Passage provided:
§ §

The suggestion was to make the exclusion logic stronger to avoid blowing up, but I'm not seeing how to do that. Note that we reduced the complexity of the exclusion mechanism in D16204 because it was too costly.

What I had in mind was to exclude not a specific assume, but all assumes on a given value (the value passed to assumptionsFor). However, this change by itself did not fix the issue (only in conjunction with a limit on number of assumes visited in the loop).

I like your idea here though. Recursing over assumes does seem to be of rather questionable value.

Note that we canonicalize assume(x && y) to assume(x), assume(y), so we really ought to do better than just give up.

For the affected example, if we use less silly instruction ordering, GVN would canonicalize the variables (https://llvm.godbolt.org/z/1cn93nEh1) after which the recursion is no longer necessary.

So this LGTM. Maybe wait a bit in case someone has an alternative suggestion.

Note that we canonicalize assume(x && y) to assume(x), assume(y), so we really ought to do better than just give up.

Not sure I see what relation that has to this issue. We still process all applicable assumes. We'll just not make use of even more assumes when doing recursive queries while already handling an assume.

Let me try to state the core problem here: ValueTracking walks are depth-limited. This is fine as long as the branching factor is low. At a typical branching factor <= 2, going to a depth of 6 has maximum complexity of 2^64, which is reasonable. However, we need to be careful whenever the branching factor is higher than that. For a factor b=3, complexity is already 3^6 = 729, which is beyond reasonable bounds. I believe there are only two cases where we can run into this issue: One is phi nodes, where the branching factor is the number of phi node arguments. The other are assumes, where the branching factor is the number of applicable assumes for a value.

In such cases, we need to apply *some* kind of limit to avoid pathological compile-time costs. What we do for phi nodes is to perform the recursive known bits queries with a depth of MaxDepth-1, which aggressively limits the number of recursions we can do with high branching factor. This patch uses an alternative approach, which forbids further use a assumes in the recursive queries.

That does also suggest a possible alternative approach here, which is to do the same thing we do for phi nodes and do the recursive queries with MaxDepth-1.

That does also suggest a possible alternative approach here, which is to do the same thing we do for phi nodes and do the recursive queries with MaxDepth-1.

Right - I drafted something with that approach, so I can clean it up and post it if that's preferable.

That's a more limiting approach IIUC because that would cut off all recursive analysis for the computeKnownBits calls within computeKnownBitsFromAssume(). The proposal here still allows recursion through other methods like computeKnownBitsFromOperator(), but only clips before we descend via another round of computeKnownBitsFromAssume().

nikic added a comment.Apr 15 2021, 1:17 PM

That does also suggest a possible alternative approach here, which is to do the same thing we do for phi nodes and do the recursive queries with MaxDepth-1.

Right - I drafted something with that approach, so I can clean it up and post it if that's preferable.

That's a more limiting approach IIUC because that would cut off all recursive analysis for the computeKnownBits calls within computeKnownBitsFromAssume(). The proposal here still allows recursion through other methods like computeKnownBitsFromOperator(), but only clips before we descend via another round of computeKnownBitsFromAssume().

I think both variants would perform similarly in practice, because these recursive known bits calls are mostly just unnecessary over-generalization. In practice, we expect assume patterns to be things like (a & 15) == 0 to say that a value is aligned, not (a & k1) == k2, where we happen to be able to infer something based on known bits in k1 and k2.

As I don't expect either variant to have much practical impact, I'd be okay either way, but prefer the option you implemented in this patch, because it also gets rid of the assume exclusion mechanism. That's a nice cleanup.

This revision was landed with ongoing or failed builds.Apr 16 2021, 5:46 AM
This revision was automatically updated to reflect the committed changes.

§ §

Dataset extract:
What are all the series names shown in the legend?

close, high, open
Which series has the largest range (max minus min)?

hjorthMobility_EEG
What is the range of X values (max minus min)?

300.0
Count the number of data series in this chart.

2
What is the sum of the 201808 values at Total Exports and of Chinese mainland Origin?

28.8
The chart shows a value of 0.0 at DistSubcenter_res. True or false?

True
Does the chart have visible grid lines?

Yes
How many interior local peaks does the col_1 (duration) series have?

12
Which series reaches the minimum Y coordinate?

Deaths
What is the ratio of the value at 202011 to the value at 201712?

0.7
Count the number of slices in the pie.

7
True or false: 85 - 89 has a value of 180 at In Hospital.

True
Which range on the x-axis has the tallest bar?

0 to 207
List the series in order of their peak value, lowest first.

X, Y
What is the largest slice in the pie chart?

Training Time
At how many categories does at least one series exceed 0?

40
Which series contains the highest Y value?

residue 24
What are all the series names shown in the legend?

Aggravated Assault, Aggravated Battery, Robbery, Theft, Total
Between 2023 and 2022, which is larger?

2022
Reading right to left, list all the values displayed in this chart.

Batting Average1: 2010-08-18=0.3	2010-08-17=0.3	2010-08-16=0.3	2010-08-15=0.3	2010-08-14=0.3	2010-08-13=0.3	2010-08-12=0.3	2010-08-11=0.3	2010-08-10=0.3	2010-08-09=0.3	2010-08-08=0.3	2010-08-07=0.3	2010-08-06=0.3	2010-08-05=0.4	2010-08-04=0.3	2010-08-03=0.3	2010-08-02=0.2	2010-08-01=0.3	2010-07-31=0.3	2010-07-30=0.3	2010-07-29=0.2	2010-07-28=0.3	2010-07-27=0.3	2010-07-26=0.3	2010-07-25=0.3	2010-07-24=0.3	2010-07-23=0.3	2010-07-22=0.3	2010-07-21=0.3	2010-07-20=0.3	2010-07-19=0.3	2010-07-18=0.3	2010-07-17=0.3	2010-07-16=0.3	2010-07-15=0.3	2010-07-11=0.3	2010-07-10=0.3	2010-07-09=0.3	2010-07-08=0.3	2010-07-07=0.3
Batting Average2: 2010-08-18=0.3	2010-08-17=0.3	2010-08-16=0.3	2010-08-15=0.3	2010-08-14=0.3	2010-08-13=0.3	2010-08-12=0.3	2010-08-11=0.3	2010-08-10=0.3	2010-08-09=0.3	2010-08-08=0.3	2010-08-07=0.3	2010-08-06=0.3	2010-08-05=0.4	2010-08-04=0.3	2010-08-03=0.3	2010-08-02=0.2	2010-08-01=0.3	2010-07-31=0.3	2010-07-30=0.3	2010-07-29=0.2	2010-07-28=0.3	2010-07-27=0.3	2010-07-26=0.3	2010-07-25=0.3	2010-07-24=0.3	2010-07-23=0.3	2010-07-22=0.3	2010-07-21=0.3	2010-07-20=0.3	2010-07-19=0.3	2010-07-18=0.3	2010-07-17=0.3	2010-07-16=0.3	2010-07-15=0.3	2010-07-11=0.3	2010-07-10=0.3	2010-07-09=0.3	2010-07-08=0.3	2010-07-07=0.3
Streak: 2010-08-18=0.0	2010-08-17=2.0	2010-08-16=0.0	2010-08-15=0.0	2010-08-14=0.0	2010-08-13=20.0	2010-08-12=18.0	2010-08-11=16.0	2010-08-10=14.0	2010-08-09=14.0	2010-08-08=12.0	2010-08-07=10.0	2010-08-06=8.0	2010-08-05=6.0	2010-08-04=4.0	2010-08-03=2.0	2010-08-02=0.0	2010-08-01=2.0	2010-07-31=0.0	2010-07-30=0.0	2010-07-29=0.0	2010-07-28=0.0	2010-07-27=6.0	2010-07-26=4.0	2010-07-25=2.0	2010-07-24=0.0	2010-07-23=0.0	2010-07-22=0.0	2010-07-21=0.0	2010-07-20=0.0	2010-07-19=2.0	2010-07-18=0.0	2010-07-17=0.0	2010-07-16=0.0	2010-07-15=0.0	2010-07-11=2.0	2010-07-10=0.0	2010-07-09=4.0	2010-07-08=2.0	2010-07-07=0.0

§ §

Task list:
A – Say whether each statement agrees with the review discussion, answering yes or no and quoting the words that decide it:
(i) The exclusion mechanism was made less complex in D16204 because it was too costly.
(ii) For phi nodes, the recursive known bits queries use a depth of MaxDepth-1.
(iii) The revision was landed only after all builds had passed.
B – Please list every code identifier in the review discussion written in camel case. These are words joined with capital letters and no spaces.
C – Rewrite the review discussion's paragraph that begins "In such cases, we need to apply" as a short bulleted list, keeping its main facts.
Answer from the review discussion alone, not from the listing.

Responses to the tasks:
A –
(i) Yes: "we reduced the complexity of the exclusion mechanism in D16204 because it was too costly"
(ii) Yes: "What we do for phi nodes is to perform the recursive known bits queries with a depth of MaxDepth-1"
(iii) No: "This revision was landed with ongoing or failed builds."

B –
- assumptionsFor
- ValueTracking
- MaxDepth
- computeKnownBits
- computeKnownBitsFromAssume()
- computeKnownBitsFromOperator()

C –
- Cases with a high branching factor need some kind of limit to avoid pathological compile-time costs.
- For phi nodes, the recursive known bits queries run at a depth of MaxDepth-1, which aggressively limits how many recursions can happen when the branching factor is high.
- This patch takes a different approach and forbids further use of assumes in the recursive queries.